6. Euthanasia dipandang dari
aspek hukum di Indonesia
Berdasarkan hukum di Indonesia maka euthanasia adalah sesuatu perbuatan
yang melawan hukum, hal ini dapat dilihat pada peraturan perundang-undangan
yang ada yaitu pada Pasal 344, 338, 340, 345, dan 359. Kitab Undang-undang
Hukum Pidana.
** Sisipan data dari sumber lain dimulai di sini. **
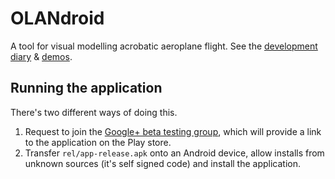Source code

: # OLANdroid

A tool for visual modelling acrobatic aeroplane flight. See the [development diary](https://github.com/GideonPARANOID/olandroid/wiki) & [demos](https://www.youtube.com/playlist?list=PLFyZMqjrwPwacU4OqQyIyKR6jJGp6z2Kw).

## Running the application

There's two different ways of doing this.

1. Request to join the [Google+ beta testing group](https://plus.google.com/communities/111527779897334123267), which will provide a link to the application on the Play store.
2. Transfer `rel/app-release.apk` onto an Android device, allow installs from unknown sources (it's self signed code) and install the application.

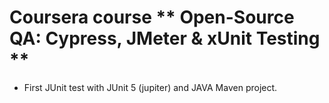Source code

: # Coursera course ** Open-Source QA: Cypress, JMeter & xUnit Testing **
* First JUnit test with JUnit 5 (jupiter) and JAVA Maven project.
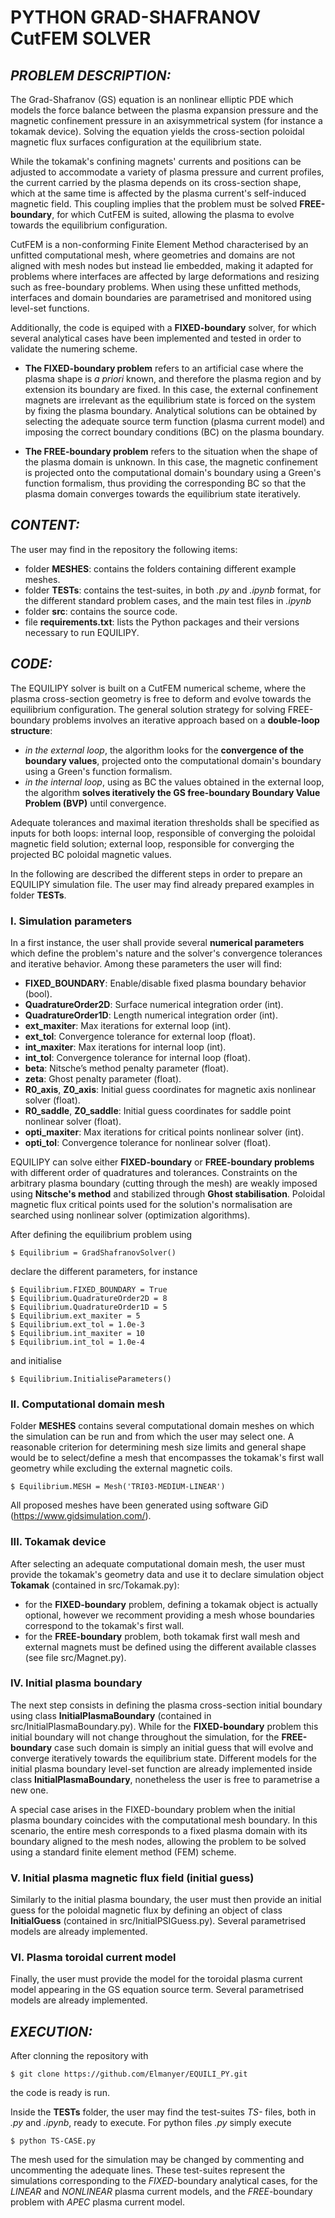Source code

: # **PYTHON GRAD-SHAFRANOV CutFEM SOLVER**

## *PROBLEM DESCRIPTION:*

The Grad-Shafranov (GS) equation is an nonlinear elliptic PDE which models the force balance between the plasma expansion pressure and the magnetic confinement pressure in an axisymmetrical system (for instance a tokamak device). 
Solving the equation yields the cross-section poloidal magnetic flux surfaces configuration at the equilibrium state.

While the tokamak's confining magnets' currents and positions can be adjusted to accommodate a variety of plasma pressure and current profiles, the current carried by the plasma depends on its cross-section shape, which at the same time is affected by the plasma current's self-induced magnetic field. 
This coupling implies that the problem must be solved **FREE-boundary**, for which CutFEM is suited, allowing the plasma to evolve towards the equilibrium configuration.

CutFEM is a non-conforming Finite Element Method characterised by an unfitted computational mesh, where geometries and domains are not aligned with mesh nodes but instead lie embedded, making it adapted for problems where interfaces are affected by large deformations and resizing such as free-boundary problems.
When using these unfitted methods, interfaces and domain boundaries are parametrised and monitored using level-set functions.

Additionally, the code is equiped with a **FIXED-boundary** solver, for which several analytical cases have been implemented and tested in order to validate the numering scheme. 

- **The FIXED-boundary problem** refers to an artificial case where the plasma shape is *a priori* known, and therefore the plasma region and by extension its boundary are fixed.
In this case, the external confinement magnets are irrelevant as the equilibrium state is forced on the system by fixing the plasma boundary.
Analytical solutions can be obtained by selecting the adequate source term function (plasma current model) and imposing the correct boundary conditions (BC) on the plasma boundary. 

- **The FREE-boundary problem** refers to the situation when the shape of the plasma domain is unknown.
In this case, the magnetic confinement is projected onto the computational domain's boundary using a Green's function formalism, thus providing the corresponding BC so that the plasma domain converges towards the equilibrium state iteratively. 

## *CONTENT:*

The user may find in the repository the following items:
- folder **MESHES**: contains the folders containing different example meshes. 
- folder **TESTs**: contains the test-suites, in both *.py* and *.ipynb* format, for the different standard problem cases, and the main test files in *.ipynb*
- folder **src**: contains the source code.
- file **requirements.txt**: lists the Python packages and their versions necessary to run EQUILIPY.

## *CODE:*

The EQUILIPY solver is built on a CutFEM numerical scheme, where the plasma cross-section geometry is free to deform and evolve towards the equilibrium configuration.
The general solution strategy for solving FREE-boundary problems involves an iterative approach based on a **double-loop structure**: 

- *in the external loop*, the algorithm looks for the **convergence of the boundary values**, projected onto the computational domain's boundary using a Green's function formalism.
- *in the internal loop*, using as BC the values obtained in the external loop, the algorithm **solves iteratively the GS free-boundary Boundary Value Problem (BVP)** until convergence.

Adequate tolerances and maximal iteration thresholds shall be specified as inputs for both loops: internal loop, responsible of converging the poloidal magnetic field solution; external loop, responsible for converging the projected BC poloidal magnetic values.   

In the following are described the different steps in order to prepare an EQUILIPY simulation file.
The user may find already prepared examples in folder **TESTs**.

### **I. Simulation parameters**

In a first instance, the user shall provide several **numerical parameters** which define the problem's nature and the solver's convergence tolerances and iterative behavior. 
Among these parameters the user will find:

- **FIXED_BOUNDARY**: Enable/disable fixed plasma boundary behavior (bool).    
- **QuadratureOrder2D**: Surface numerical integration order (int).  
- **QuadratureOrder1D**: Length numerical integration order (int).  
- **ext_maxiter**: Max iterations for external loop (int).  
- **ext_tol**: Convergence tolerance for external loop (float).  
- **int_maxiter**: Max iterations for internal loop (int).  
- **int_tol**: Convergence tolerance for internal loop (float).   
- **beta**: Nitsche’s method penalty parameter (float).   
- **zeta**: Ghost penalty parameter (float).  
- **R0_axis**, **Z0_axis**: Initial guess coordinates for magnetic axis nonlinear solver (float).  
- **R0_saddle**, **Z0_saddle**: Initial guess coordinates for saddle point nonlinear solver (float).  
- **opti_maxiter**: Max iterations for critical points nonlinear solver (int).  
- **opti_tol**: Convergence tolerance for nonlinear solver (float).  

EQUILIPY can solve either **FIXED-boundary** or **FREE-boundary problems** with different order of quadratures and tolerances. 
Constraints on the arbitrary plasma boundary (cutting through the mesh) are weakly imposed using **Nitsche's method** and stabilized through **Ghost stabilisation**. 
Poloidal magnetic flux critical points used for the solution's normalisation are searched using nonlinear solver (optimization algorithms). 

After defining the equilibrium problem using 

    $ Equilibrium = GradShafranovSolver()

declare the different parameters, for instance

    $ Equilibrium.FIXED_BOUNDARY = True
    $ Equilibrium.QuadratureOrder2D = 8     
    $ Equilibrium.QuadratureOrder1D = 5     
    $ Equilibrium.ext_maxiter = 5            
    $ Equilibrium.ext_tol = 1.0e-3           
    $ Equilibrium.int_maxiter = 10           
    $ Equilibrium.int_tol = 1.0e-4    

and initialise 

    $ Equilibrium.InitialiseParameters()

### **II. Computational domain mesh**

Folder **MESHES** contains several computational domain meshes on which the simulation can be run and from which the user may select one. 
A reasonable criterion for determining mesh size limits and general shape would be to select/define a mesh that encompasses the tokamak's first wall geometry while excluding the external magnetic coils.


    $ Equilibrium.MESH = Mesh('TRI03-MEDIUM-LINEAR') 

All proposed meshes have been generated using software GiD (https://www.gidsimulation.com/). 

### **III. Tokamak device**

After selecting an adequate computational domain mesh, the user must provide the tokamak's geometry data and use it to declare simulation object **Tokamak** (contained in src/Tokamak.py): 

- for the **FIXED-boundary** problem, defining a tokamak object is actually optional, however we recomment providing a mesh whose boundaries correspond to the tokamak's first wall. 
- for the **FREE-boundary**  problem, both tokamak first wall mesh and external magnets must be defined using the different available classes (see file src/Magnet.py).

### **IV. Initial plasma boundary**

The next step consists in defining the plasma cross-section initial boundary using class **InitialPlasmaBoundary** (contained in src/InitialPlasmaBoundary.py). While for the **FIXED-boundary** problem this initial boundary will not change throughout the simulation, for the **FREE-boundary** case such domain is simply an initial guess that will evolve and converge iteratively towards the equilibrium state. 
Different models for the initial plasma boundary level-set function are already implemented inside class **InitialPlasmaBoundary**, nonetheless the user is free to parametrise a new one.

A special case arises in the FIXED-boundary problem when the initial plasma boundary coincides with the computational mesh boundary. In this scenario, the entire mesh corresponds to a fixed plasma domain with its boundary aligned to the mesh nodes, allowing the problem to be solved using a standard finite element method (FEM) scheme.

### **V. Initial plasma magnetic flux field (initial guess)**

Similarly to the initial plasma boundary, the user must then provide an initial guess for the poloidal magnetic flux by defining an object of class **InitialGuess** (contained in src/InitialPSIGuess.py).
Several parametrised models are already implemented.

### **VI. Plasma toroidal current model**

Finally, the user must provide the model for the toroidal plasma current model appearing in the GS equation source term. 
Several parametrised models are already implemented.



## *EXECUTION:*

After clonning the repository with 

    $ git clone https://github.com/Elmanyer/EQUILI_PY.git
    
the code is ready is run. 

Inside the **TESTs** folder, the user may find the test-suites *TS-* files, both in *.py* and *.ipynb*, ready to execute. For python files *.py* simply execute 

    $ python TS-CASE.py

The mesh used for the simulation may be changed by commenting and uncommenting the adequate lines. These test-suites represent the simulations corresponding to the *FIXED*-boundary analytical cases, for the *LINEAR* and *NONLINEAR* plasma current models, and the *FREE*-boundary problem with *APEC* plasma current model.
Dari ketentuan tersebut, ketentuan yang berkaitna langsung dengan
euthanasia aktif terdapat pada pasal 344 KUHP.
1.
Pasal 344 KUHP
Barang siapa
menghilangkan jiwa orang lain atas permintaan orang itu sendiri, yang
disebutnya dengan nyata dan sungguh-sungguh, dihukum penjara selama-lamanya dua
belas tahun.Untuk euthanasia aktif maupun pasif tanpa permintaan, beberapa
pasal dibawah ini perlu diketahui oleh dokter.
2.
Pasal 338 KUHP
Barang siapa
dngan sengaja menghilangkan jiwa orang lain, dihukum karena makar mati, dengan
penjara selama-lamanya lima belas tahun.
3.
Pasal 340 KUHP
Barang siapa
yang dengan sengaja dan direncanakan lebih dahulu menghilangkan jiwa orang
lain, dihukum, karena pembunuhan direncanakan, dengan hukuman mati atau pejara
selama-lamanya seumur hidup atau penjara sementara selama-lamanya dua puluh
tahun.
4.
Pasal 359
Barang siapa
karena salahnya menyebabkan matinya orang, dihukum penjara selama-lamanya lima
tahun atau kurungan selama-lamanya satu tahun.Selanjutnya juga dikemukakan
sebuah ketentuan hukum yang mengingatkan kalangan kesehatan untuk berhati-hati
menghadapi kasus euthanasia.
5.
Pasal 345
Barang siapa
dengan sengaja menghasut orang lain untuk membunuh diri, menolongnya dalam
perbuatan itu, atau memberikan daya upaya itu jadi bunuh diri, dihukum penjara
selama-lamanya empat tahun penjara.Berdasarkan penjelasan pandangan hukum
terhadap tidakan euthanasia dalam skenario ini, maka dokter dan keluarga yang
memberikan izin dalam pelaksanaan tindakan tersebut dapat dijeratkan dengan
pasal 345 KUHP dengan acaman penjara selama-lamanya empat tahun penjara.